# Temperature

Temperature is a hyperparameter used to control the randomness in the probabilistic sampling of tokens (words, in most cases) from a distribution. It's applied to the logits (the raw scores or predictions) before the Softmax operation. Intuitively, you can think of the temperature as a knob to adjust how conservatively or liberally you want to sample the next token.

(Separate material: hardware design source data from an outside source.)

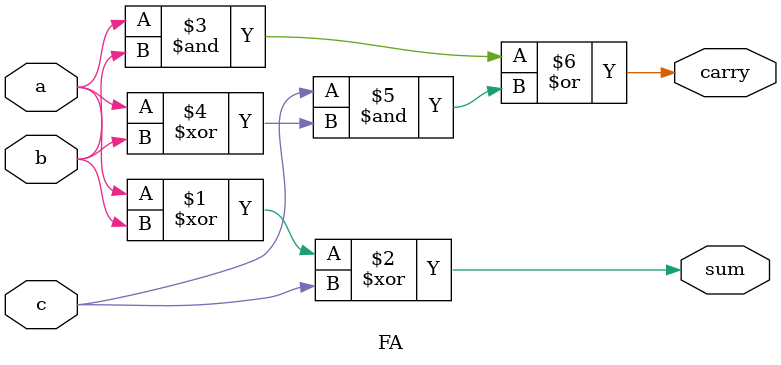
<source format=v>
module add_sub (c3, s, A, B, cin) ;
input [3:0]A,B;
input cin;
output [3:0]s;
output c3;
  
wire co,cl,c2;
wire b0,b1,b2,b3;
  
assign b0=cin^B[o];
assign bl=cin^B[1];
assign b2=cin^B[2];
assign b3=cin^B[3];
FA fal (.a(A[o]), .b(be), .c(cin), .sum(s[o]), .carry(c0));
FA fa2 (.a(A[1]), .b(b1), .c(co), .sum(s[1]), .carry(c1));
FA fa3 (.a(A[2]), .b(b2), .c(cl), .sum(s[2]), .carry(c2));
FA fa4 (.a(A[3]), .b(b3), .c(c2), .sum(s[3]), .carry(c3));
endmodule

module FA (sum, carry, a, b, c) ;
input a,b,c;
output carry,sum;
assign sum=a^b^c;
  assign carry=(a&b) | (c&(a^b));
endmodule

</source>
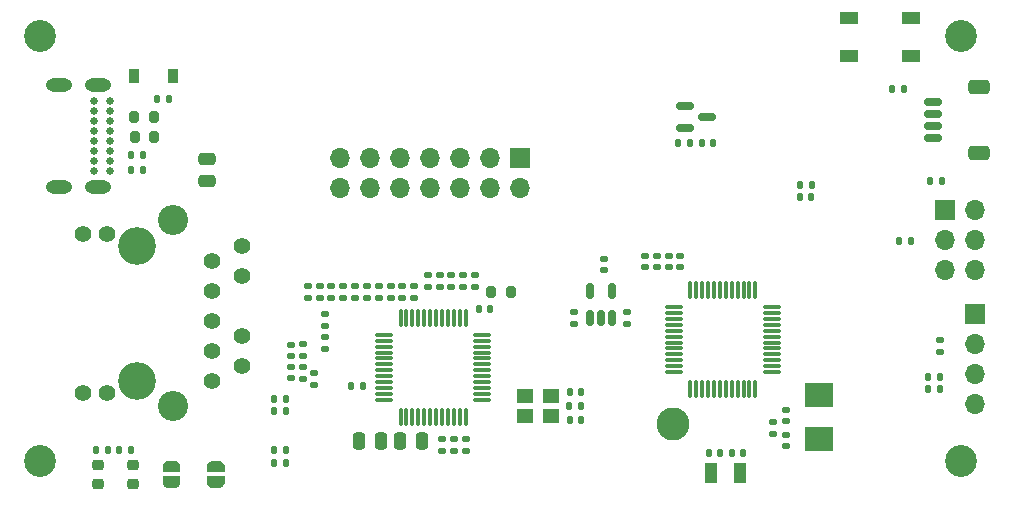
<source format=gbr>
G04 #@! TF.GenerationSoftware,KiCad,Pcbnew,(5.99.0-8454-g713af6630f)*
G04 #@! TF.CreationDate,2021-06-13T15:31:38-07:00*
G04 #@! TF.ProjectId,MFW007B,4d465730-3037-4422-9e6b-696361645f70,1*
G04 #@! TF.SameCoordinates,Original*
G04 #@! TF.FileFunction,Soldermask,Top*
G04 #@! TF.FilePolarity,Negative*
%FSLAX46Y46*%
G04 Gerber Fmt 4.6, Leading zero omitted, Abs format (unit mm)*
G04 Created by KiCad (PCBNEW (5.99.0-8454-g713af6630f)) date 2021-06-13 15:31:38*
%MOMM*%
%LPD*%
G01*
G04 APERTURE LIST*
G04 Aperture macros list*
%AMRoundRect*
0 Rectangle with rounded corners*
0 $1 Rounding radius*
0 $2 $3 $4 $5 $6 $7 $8 $9 X,Y pos of 4 corners*
0 Add a 4 corners polygon primitive as box body*
4,1,4,$2,$3,$4,$5,$6,$7,$8,$9,$2,$3,0*
0 Add four circle primitives for the rounded corners*
1,1,$1+$1,$2,$3*
1,1,$1+$1,$4,$5*
1,1,$1+$1,$6,$7*
1,1,$1+$1,$8,$9*
0 Add four rect primitives between the rounded corners*
20,1,$1+$1,$2,$3,$4,$5,0*
20,1,$1+$1,$4,$5,$6,$7,0*
20,1,$1+$1,$6,$7,$8,$9,0*
20,1,$1+$1,$8,$9,$2,$3,0*%
G04 Aperture macros list end*
%ADD10R,2.400000X2.000000*%
%ADD11RoundRect,0.075000X0.075000X-0.662500X0.075000X0.662500X-0.075000X0.662500X-0.075000X-0.662500X0*%
%ADD12RoundRect,0.075000X0.662500X-0.075000X0.662500X0.075000X-0.662500X0.075000X-0.662500X-0.075000X0*%
%ADD13RoundRect,0.140000X0.170000X-0.140000X0.170000X0.140000X-0.170000X0.140000X-0.170000X-0.140000X0*%
%ADD14RoundRect,0.135000X0.185000X-0.135000X0.185000X0.135000X-0.185000X0.135000X-0.185000X-0.135000X0*%
%ADD15RoundRect,0.218750X0.256250X-0.218750X0.256250X0.218750X-0.256250X0.218750X-0.256250X-0.218750X0*%
%ADD16RoundRect,0.140000X-0.170000X0.140000X-0.170000X-0.140000X0.170000X-0.140000X0.170000X0.140000X0*%
%ADD17RoundRect,0.140000X-0.140000X-0.170000X0.140000X-0.170000X0.140000X0.170000X-0.140000X0.170000X0*%
%ADD18RoundRect,0.150000X0.625000X-0.150000X0.625000X0.150000X-0.625000X0.150000X-0.625000X-0.150000X0*%
%ADD19RoundRect,0.250000X0.650000X-0.350000X0.650000X0.350000X-0.650000X0.350000X-0.650000X-0.350000X0*%
%ADD20RoundRect,0.135000X0.135000X0.185000X-0.135000X0.185000X-0.135000X-0.185000X0.135000X-0.185000X0*%
%ADD21RoundRect,0.135000X-0.185000X0.135000X-0.185000X-0.135000X0.185000X-0.135000X0.185000X0.135000X0*%
%ADD22R,0.900000X1.200000*%
%ADD23RoundRect,0.075000X-0.662500X-0.075000X0.662500X-0.075000X0.662500X0.075000X-0.662500X0.075000X0*%
%ADD24RoundRect,0.075000X-0.075000X-0.662500X0.075000X-0.662500X0.075000X0.662500X-0.075000X0.662500X0*%
%ADD25R,1.700000X1.700000*%
%ADD26O,1.700000X1.700000*%
%ADD27C,2.700000*%
%ADD28RoundRect,0.135000X-0.135000X-0.185000X0.135000X-0.185000X0.135000X0.185000X-0.135000X0.185000X0*%
%ADD29R,1.000000X1.800000*%
%ADD30R,1.400000X1.200000*%
%ADD31C,0.650000*%
%ADD32O,2.216000X1.108000*%
%ADD33RoundRect,0.150000X0.150000X-0.512500X0.150000X0.512500X-0.150000X0.512500X-0.150000X-0.512500X0*%
%ADD34RoundRect,0.200000X-0.200000X-0.275000X0.200000X-0.275000X0.200000X0.275000X-0.200000X0.275000X0*%
%ADD35RoundRect,0.140000X0.140000X0.170000X-0.140000X0.170000X-0.140000X-0.170000X0.140000X-0.170000X0*%
%ADD36RoundRect,0.250000X-0.250000X-0.475000X0.250000X-0.475000X0.250000X0.475000X-0.250000X0.475000X0*%
%ADD37C,2.800000*%
%ADD38RoundRect,0.250000X-0.475000X0.250000X-0.475000X-0.250000X0.475000X-0.250000X0.475000X0.250000X0*%
%ADD39RoundRect,0.150000X-0.587500X-0.150000X0.587500X-0.150000X0.587500X0.150000X-0.587500X0.150000X0*%
%ADD40C,1.398000*%
%ADD41C,3.200000*%
%ADD42C,2.550000*%
%ADD43RoundRect,0.250000X0.250000X0.475000X-0.250000X0.475000X-0.250000X-0.475000X0.250000X-0.475000X0*%
%ADD44R,1.549400X0.990600*%
G04 APERTURE END LIST*
D10*
X157300000Y-112550000D03*
X157300000Y-116250000D03*
D11*
X146440000Y-112012500D03*
X146940000Y-112012500D03*
X147440000Y-112012500D03*
X147940000Y-112012500D03*
X148440000Y-112012500D03*
X148940000Y-112012500D03*
X149440000Y-112012500D03*
X149940000Y-112012500D03*
X150440000Y-112012500D03*
X150940000Y-112012500D03*
X151440000Y-112012500D03*
X151940000Y-112012500D03*
D12*
X153352500Y-110600000D03*
X153352500Y-110100000D03*
X153352500Y-109600000D03*
X153352500Y-109100000D03*
X153352500Y-108600000D03*
X153352500Y-108100000D03*
X153352500Y-107600000D03*
X153352500Y-107100000D03*
X153352500Y-106600000D03*
X153352500Y-106100000D03*
X153352500Y-105600000D03*
X153352500Y-105100000D03*
D11*
X151940000Y-103687500D03*
X151440000Y-103687500D03*
X150940000Y-103687500D03*
X150440000Y-103687500D03*
X149940000Y-103687500D03*
X149440000Y-103687500D03*
X148940000Y-103687500D03*
X148440000Y-103687500D03*
X147940000Y-103687500D03*
X147440000Y-103687500D03*
X146940000Y-103687500D03*
X146440000Y-103687500D03*
D12*
X145027500Y-105100000D03*
X145027500Y-105600000D03*
X145027500Y-106100000D03*
X145027500Y-106600000D03*
X145027500Y-107100000D03*
X145027500Y-107600000D03*
X145027500Y-108100000D03*
X145027500Y-108600000D03*
X145027500Y-109100000D03*
X145027500Y-109600000D03*
X145027500Y-110100000D03*
X145027500Y-110600000D03*
D13*
X144600000Y-101700000D03*
X144600000Y-100740000D03*
D14*
X124200000Y-103410000D03*
X124200000Y-102390000D03*
D15*
X96250000Y-120037500D03*
X96250000Y-118462500D03*
D16*
X126400000Y-116300000D03*
X126400000Y-117260000D03*
D13*
X117050000Y-104300000D03*
X117050000Y-103340000D03*
D14*
X126200000Y-103410000D03*
X126200000Y-102390000D03*
D17*
X111220000Y-112900000D03*
X112180000Y-112900000D03*
D18*
X167000000Y-90750000D03*
X167000000Y-89750000D03*
X167000000Y-88750000D03*
X167000000Y-87750000D03*
D19*
X170875000Y-86450000D03*
X170875000Y-92050000D03*
G36*
X103250000Y-119400000D02*
G01*
X103250000Y-119900000D01*
X103245033Y-119900000D01*
X103243568Y-119979941D01*
X103201293Y-120115256D01*
X103122738Y-120233266D01*
X103014219Y-120324486D01*
X102884460Y-120381581D01*
X102750000Y-120399164D01*
X102750000Y-120400000D01*
X102250000Y-120400000D01*
X102250000Y-120399164D01*
X102243891Y-120399963D01*
X102103814Y-120378152D01*
X101975489Y-120317904D01*
X101869231Y-120224060D01*
X101793583Y-120104165D01*
X101754626Y-119967858D01*
X101755041Y-119900000D01*
X101750000Y-119900000D01*
X101750000Y-119400000D01*
X103250000Y-119400000D01*
G37*
G36*
X101755041Y-118600000D02*
G01*
X101755492Y-118526095D01*
X101796111Y-118390274D01*
X101873218Y-118271312D01*
X101980615Y-118178774D01*
X102109667Y-118120097D01*
X102250000Y-118100000D01*
X102750000Y-118100000D01*
X102762216Y-118100149D01*
X102902017Y-118123669D01*
X103029596Y-118185481D01*
X103134700Y-118280616D01*
X103208877Y-118401426D01*
X103246166Y-118538199D01*
X103245033Y-118600000D01*
X103250000Y-118600000D01*
X103250000Y-119100000D01*
X101750000Y-119100000D01*
X101750000Y-118600000D01*
X101755041Y-118600000D01*
G37*
D20*
X112210000Y-117200000D03*
X111190000Y-117200000D03*
D21*
X153450000Y-114820000D03*
X153450000Y-115840000D03*
D22*
X102650000Y-85500000D03*
X99350000Y-85500000D03*
D20*
X100120000Y-93460000D03*
X99100000Y-93460000D03*
D13*
X119050000Y-104300000D03*
X119050000Y-103340000D03*
D14*
X113600000Y-111160000D03*
X113600000Y-110140000D03*
D20*
X112210000Y-113900000D03*
X111190000Y-113900000D03*
D23*
X120487500Y-107450000D03*
X120487500Y-107950000D03*
X120487500Y-108450000D03*
X120487500Y-108950000D03*
X120487500Y-109450000D03*
X120487500Y-109950000D03*
X120487500Y-110450000D03*
X120487500Y-110950000D03*
X120487500Y-111450000D03*
X120487500Y-111950000D03*
X120487500Y-112450000D03*
X120487500Y-112950000D03*
D24*
X121900000Y-114362500D03*
X122400000Y-114362500D03*
X122900000Y-114362500D03*
X123400000Y-114362500D03*
X123900000Y-114362500D03*
X124400000Y-114362500D03*
X124900000Y-114362500D03*
X125400000Y-114362500D03*
X125900000Y-114362500D03*
X126400000Y-114362500D03*
X126900000Y-114362500D03*
X127400000Y-114362500D03*
D23*
X128812500Y-112950000D03*
X128812500Y-112450000D03*
X128812500Y-111950000D03*
X128812500Y-111450000D03*
X128812500Y-110950000D03*
X128812500Y-110450000D03*
X128812500Y-109950000D03*
X128812500Y-109450000D03*
X128812500Y-108950000D03*
X128812500Y-108450000D03*
X128812500Y-107950000D03*
X128812500Y-107450000D03*
D24*
X127400000Y-106037500D03*
X126900000Y-106037500D03*
X126400000Y-106037500D03*
X125900000Y-106037500D03*
X125400000Y-106037500D03*
X124900000Y-106037500D03*
X124400000Y-106037500D03*
X123900000Y-106037500D03*
X123400000Y-106037500D03*
X122900000Y-106037500D03*
X122400000Y-106037500D03*
X121900000Y-106037500D03*
D14*
X128200000Y-103410000D03*
X128200000Y-102390000D03*
D25*
X168000000Y-96860000D03*
D26*
X170540000Y-96860000D03*
X168000000Y-99400000D03*
X170540000Y-99400000D03*
X168000000Y-101940000D03*
X170540000Y-101940000D03*
D17*
X128520000Y-105300000D03*
X129480000Y-105300000D03*
D27*
X91378680Y-118128680D03*
D16*
X125400000Y-116300000D03*
X125400000Y-117260000D03*
D28*
X166690000Y-94400000D03*
X167710000Y-94400000D03*
D20*
X118720000Y-111800000D03*
X117700000Y-111800000D03*
D29*
X150650000Y-119150000D03*
X148150000Y-119150000D03*
D20*
X167610000Y-111000000D03*
X166590000Y-111000000D03*
D13*
X154550000Y-114780000D03*
X154550000Y-113820000D03*
D27*
X169378680Y-82128680D03*
D25*
X170500000Y-105700000D03*
D26*
X170500000Y-108240000D03*
X170500000Y-110780000D03*
X170500000Y-113320000D03*
D30*
X132400000Y-114350000D03*
X134600000Y-114350000D03*
X134600000Y-112650000D03*
X132400000Y-112650000D03*
D16*
X154550000Y-115900000D03*
X154550000Y-116860000D03*
D13*
X112600000Y-109230000D03*
X112600000Y-108270000D03*
D14*
X115520000Y-108620000D03*
X115520000Y-107600000D03*
X113600000Y-109260000D03*
X113600000Y-108240000D03*
D17*
X145420000Y-91200000D03*
X146380000Y-91200000D03*
D13*
X145600000Y-101700000D03*
X145600000Y-100740000D03*
D31*
X97303680Y-87653680D03*
X97303680Y-88503680D03*
X97303680Y-89353680D03*
X97303680Y-90203680D03*
X97303680Y-91053680D03*
X97303680Y-91903680D03*
X97303680Y-92753680D03*
X97303680Y-93603680D03*
X95953680Y-93603680D03*
X95953680Y-92753680D03*
X95953680Y-91903680D03*
X95953680Y-91053680D03*
X95953680Y-90203680D03*
X95953680Y-89353680D03*
X95953680Y-88503680D03*
X95953680Y-87653680D03*
D32*
X96323680Y-86303680D03*
X96323680Y-94953680D03*
X92943680Y-94953680D03*
X92943680Y-86303680D03*
D33*
X137900000Y-106000000D03*
X138850000Y-106000000D03*
X139800000Y-106000000D03*
X139800000Y-103725000D03*
X137900000Y-103725000D03*
D27*
X91378680Y-82128680D03*
D34*
X99375000Y-90700000D03*
X101025000Y-90700000D03*
D35*
X156680000Y-95800000D03*
X155720000Y-95800000D03*
D13*
X114050000Y-104300000D03*
X114050000Y-103340000D03*
D35*
X148380000Y-91200000D03*
X147420000Y-91200000D03*
D16*
X139100000Y-101020000D03*
X139100000Y-101980000D03*
D27*
X169378680Y-118128680D03*
D13*
X120050000Y-104300000D03*
X120050000Y-103340000D03*
D28*
X163490000Y-86600000D03*
X164510000Y-86600000D03*
D14*
X127200000Y-103410000D03*
X127200000Y-102390000D03*
D36*
X118350000Y-116400000D03*
X120250000Y-116400000D03*
D14*
X125200000Y-103410000D03*
X125200000Y-102390000D03*
D21*
X115520000Y-105690000D03*
X115520000Y-106710000D03*
D13*
X115050000Y-104300000D03*
X115050000Y-103340000D03*
D21*
X141100000Y-105490000D03*
X141100000Y-106510000D03*
D35*
X148980000Y-117450000D03*
X148020000Y-117450000D03*
D16*
X167600000Y-107920000D03*
X167600000Y-108880000D03*
D17*
X149920000Y-117450000D03*
X150880000Y-117450000D03*
D20*
X100120000Y-92250000D03*
X99100000Y-92250000D03*
D37*
X145000000Y-115000000D03*
D20*
X165110000Y-99500000D03*
X164090000Y-99500000D03*
D34*
X99350000Y-89000000D03*
X101000000Y-89000000D03*
G36*
X107000000Y-119400000D02*
G01*
X107000000Y-119900000D01*
X106995033Y-119900000D01*
X106993568Y-119979941D01*
X106951293Y-120115256D01*
X106872738Y-120233266D01*
X106764219Y-120324486D01*
X106634460Y-120381581D01*
X106500000Y-120399164D01*
X106500000Y-120400000D01*
X106000000Y-120400000D01*
X106000000Y-120399164D01*
X105993891Y-120399963D01*
X105853814Y-120378152D01*
X105725489Y-120317904D01*
X105619231Y-120224060D01*
X105543583Y-120104165D01*
X105504626Y-119967858D01*
X105505041Y-119900000D01*
X105500000Y-119900000D01*
X105500000Y-119400000D01*
X107000000Y-119400000D01*
G37*
G36*
X105505041Y-118600000D02*
G01*
X105505492Y-118526095D01*
X105546111Y-118390274D01*
X105623218Y-118271312D01*
X105730615Y-118178774D01*
X105859667Y-118120097D01*
X106000000Y-118100000D01*
X106500000Y-118100000D01*
X106512216Y-118100149D01*
X106652017Y-118123669D01*
X106779596Y-118185481D01*
X106884700Y-118280616D01*
X106958877Y-118401426D01*
X106996166Y-118538199D01*
X106995033Y-118600000D01*
X107000000Y-118600000D01*
X107000000Y-119100000D01*
X105500000Y-119100000D01*
X105500000Y-118600000D01*
X105505041Y-118600000D01*
G37*
D13*
X123050000Y-104300000D03*
X123050000Y-103340000D03*
D34*
X129575000Y-103800000D03*
X131225000Y-103800000D03*
D38*
X105500000Y-92550000D03*
X105500000Y-94450000D03*
D13*
X116050000Y-104300000D03*
X116050000Y-103340000D03*
D28*
X96120000Y-117200000D03*
X97140000Y-117200000D03*
X101290000Y-87500000D03*
X102310000Y-87500000D03*
D39*
X145962500Y-88050000D03*
X145962500Y-89950000D03*
X147837500Y-89000000D03*
D40*
X105928680Y-111343680D03*
X108468680Y-110073680D03*
X105928680Y-108803680D03*
X108468680Y-107533680D03*
X105928680Y-106263680D03*
X105928680Y-103723680D03*
X108468680Y-102453680D03*
X105928680Y-101183680D03*
X108468680Y-99913680D03*
X97038680Y-112353680D03*
X95008680Y-112353680D03*
X97038680Y-98903680D03*
X95008680Y-98903680D03*
D41*
X99578680Y-99913680D03*
X99578680Y-111343680D03*
D42*
X102628680Y-113503680D03*
X102628680Y-97753680D03*
D28*
X136190000Y-113500000D03*
X137210000Y-113500000D03*
D43*
X123750000Y-116400000D03*
X121850000Y-116400000D03*
D13*
X143600000Y-101700000D03*
X143600000Y-100740000D03*
D44*
X159874999Y-80600001D03*
X165125001Y-80600001D03*
X159874999Y-83799999D03*
X165125001Y-83799999D03*
D28*
X111190000Y-118300000D03*
X112210000Y-118300000D03*
D17*
X136220000Y-112300000D03*
X137180000Y-112300000D03*
X136220000Y-114650000D03*
X137180000Y-114650000D03*
D13*
X114550000Y-111680000D03*
X114550000Y-110720000D03*
X142600000Y-101700000D03*
X142600000Y-100740000D03*
D16*
X127400000Y-116300000D03*
X127400000Y-117260000D03*
D13*
X118050000Y-104300000D03*
X118050000Y-103340000D03*
X121050000Y-104300000D03*
X121050000Y-103340000D03*
D28*
X166590000Y-112000000D03*
X167610000Y-112000000D03*
D20*
X99110000Y-117200000D03*
X98090000Y-117200000D03*
D15*
X99250000Y-120037500D03*
X99250000Y-118462500D03*
D16*
X112600000Y-110170000D03*
X112600000Y-111130000D03*
D21*
X136600000Y-105490000D03*
X136600000Y-106510000D03*
D13*
X122050000Y-104300000D03*
X122050000Y-103340000D03*
D25*
X132000000Y-92500000D03*
D26*
X132000000Y-95040000D03*
X129460000Y-92500000D03*
X129460000Y-95040000D03*
X126920000Y-92500000D03*
X126920000Y-95040000D03*
X124380000Y-92500000D03*
X124380000Y-95040000D03*
X121840000Y-92500000D03*
X121840000Y-95040000D03*
X119300000Y-92500000D03*
X119300000Y-95040000D03*
X116760000Y-92500000D03*
X116760000Y-95040000D03*
D28*
X155690000Y-94800000D03*
X156710000Y-94800000D03*
M02*

</source>
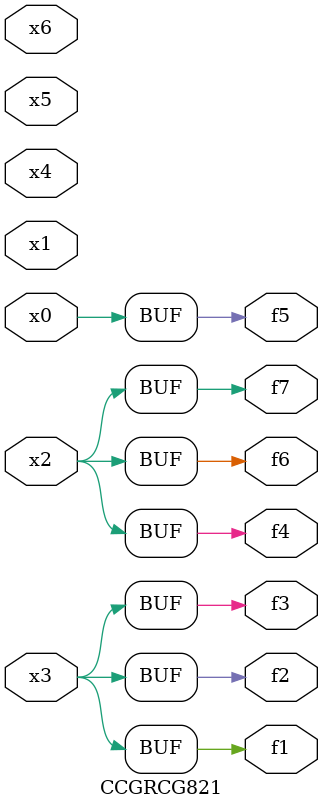
<source format=v>
module CCGRCG821(
	input x0, x1, x2, x3, x4, x5, x6,
	output f1, f2, f3, f4, f5, f6, f7
);
	assign f1 = x3;
	assign f2 = x3;
	assign f3 = x3;
	assign f4 = x2;
	assign f5 = x0;
	assign f6 = x2;
	assign f7 = x2;
endmodule

</source>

Here's the basic formula to apply temperature:

```
import numpy as np
def apply_temperature(logits, temperature):
logits = logits / temperature # Apply temperature scaling
probs = np.exp(logits) / np.sum(np.exp(logits)) # Softmax to get probabilities
return np.random.choice(np.arange(len(logits)), p=probs) # Sample from the distribution
```

Let's break down what happens:

**Scaling:**The logits are divided by the temperature. Lower temperature (< 1) makes the model more confident in its top choices, whereas a higher temperature (> 1) makes the model more uncertain, effectively flattening the distribution.**Softmax:**After scaling, the logits are transformed into probabilities using the Softmax function.**Sampling:**Finally, a word is sampled from this distribution.

### When to Use Temperature Scaling

Temperature is widely applicable across different sampling methods and provides fine-grained control over the randomness of output text. Whether you are using greedy decoding, Top-K, or nucleus sampling, adding a temperature parameter can help you adjust the output to meet specific quality-diversity criteria.

### Limitations and Considerations

**Hyperparameter Tuning:**The choice of temperature can have a significant impact on your results.**Context-Insensitive:**Temperature scaling is not adaptive to the context, which may or may not be a limitation based on your use-case.